東野圭吾の直木賞受賞作。
ガリレオシリーズ3作目となるが、前作、前々作が短編集だったのに対してこちらは長編。つい勢いで前夫を殺してしまった女性 (靖子) を救おうとする隣人の数学教師の石神。靖子を最重要人物として捜査するも、石神の仕掛ける巧妙なカモフラージュに次第に行き詰まる警察。しかしこの事件に湯川が興味を持ったことから、やがて石神との論理バトルが繰り広げられ、最後には衝撃の結末が、という内容。
石神の仕掛ける内容の多彩さには目を見張るものがある。こうしたをトリックを次々と繰り出していく東野圭吾の発想力は改めてすごいと思う。最後のシーンも印象的だし、石神の純粋な気持ちというのがとてもきれいで美しい。作者が単なる偏愛ではないきれいさを描きたかったというのが伝わってくる、よい作品だった。
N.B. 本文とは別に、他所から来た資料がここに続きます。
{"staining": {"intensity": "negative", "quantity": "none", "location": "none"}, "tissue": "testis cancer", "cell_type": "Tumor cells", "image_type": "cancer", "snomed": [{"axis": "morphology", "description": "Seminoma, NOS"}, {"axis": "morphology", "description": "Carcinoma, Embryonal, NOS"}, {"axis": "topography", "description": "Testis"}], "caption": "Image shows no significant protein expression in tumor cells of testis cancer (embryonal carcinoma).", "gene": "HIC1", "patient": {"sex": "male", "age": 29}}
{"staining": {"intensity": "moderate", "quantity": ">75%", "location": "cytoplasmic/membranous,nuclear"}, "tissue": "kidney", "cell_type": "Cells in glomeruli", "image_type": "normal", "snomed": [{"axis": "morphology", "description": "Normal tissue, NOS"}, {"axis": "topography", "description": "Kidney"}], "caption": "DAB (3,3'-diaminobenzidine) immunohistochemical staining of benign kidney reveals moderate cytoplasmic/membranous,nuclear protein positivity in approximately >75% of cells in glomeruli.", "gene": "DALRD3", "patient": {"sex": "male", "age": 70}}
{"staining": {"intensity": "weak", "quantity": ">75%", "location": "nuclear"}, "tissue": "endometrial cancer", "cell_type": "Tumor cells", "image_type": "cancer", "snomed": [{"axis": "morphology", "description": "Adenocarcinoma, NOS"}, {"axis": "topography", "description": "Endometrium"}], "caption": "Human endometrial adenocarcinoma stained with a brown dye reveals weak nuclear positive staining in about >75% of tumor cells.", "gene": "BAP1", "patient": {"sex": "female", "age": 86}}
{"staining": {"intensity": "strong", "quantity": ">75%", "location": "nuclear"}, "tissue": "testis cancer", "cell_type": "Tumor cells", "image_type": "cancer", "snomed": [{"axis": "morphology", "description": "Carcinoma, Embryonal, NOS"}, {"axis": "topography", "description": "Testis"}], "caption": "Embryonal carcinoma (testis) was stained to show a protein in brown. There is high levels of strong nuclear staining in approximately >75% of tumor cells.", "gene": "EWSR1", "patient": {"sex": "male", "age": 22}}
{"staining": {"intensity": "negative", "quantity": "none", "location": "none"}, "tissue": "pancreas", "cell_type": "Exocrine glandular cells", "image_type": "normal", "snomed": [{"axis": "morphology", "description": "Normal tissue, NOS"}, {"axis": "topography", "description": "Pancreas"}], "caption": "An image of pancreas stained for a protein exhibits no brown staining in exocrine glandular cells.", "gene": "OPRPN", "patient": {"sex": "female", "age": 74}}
個人的に1点だけ残念なのは、物語の前半で根幹をなすトリックにちょっとだけ気づいてしまったこと。なので最後にネタ明かしをされた時に「ああ、やっぱり」と思ってしまったのはちょっと残念。それでも重要な部分 (あんまり書くとネタバレになっちゃうけど "ずらし" に関するところ) は最後の最後まで分からなかったし、こういうやり方もあるのか、と素直に感心した。
相変わらず読みやすいので、3時間ぐらいで読み切ることが出来た。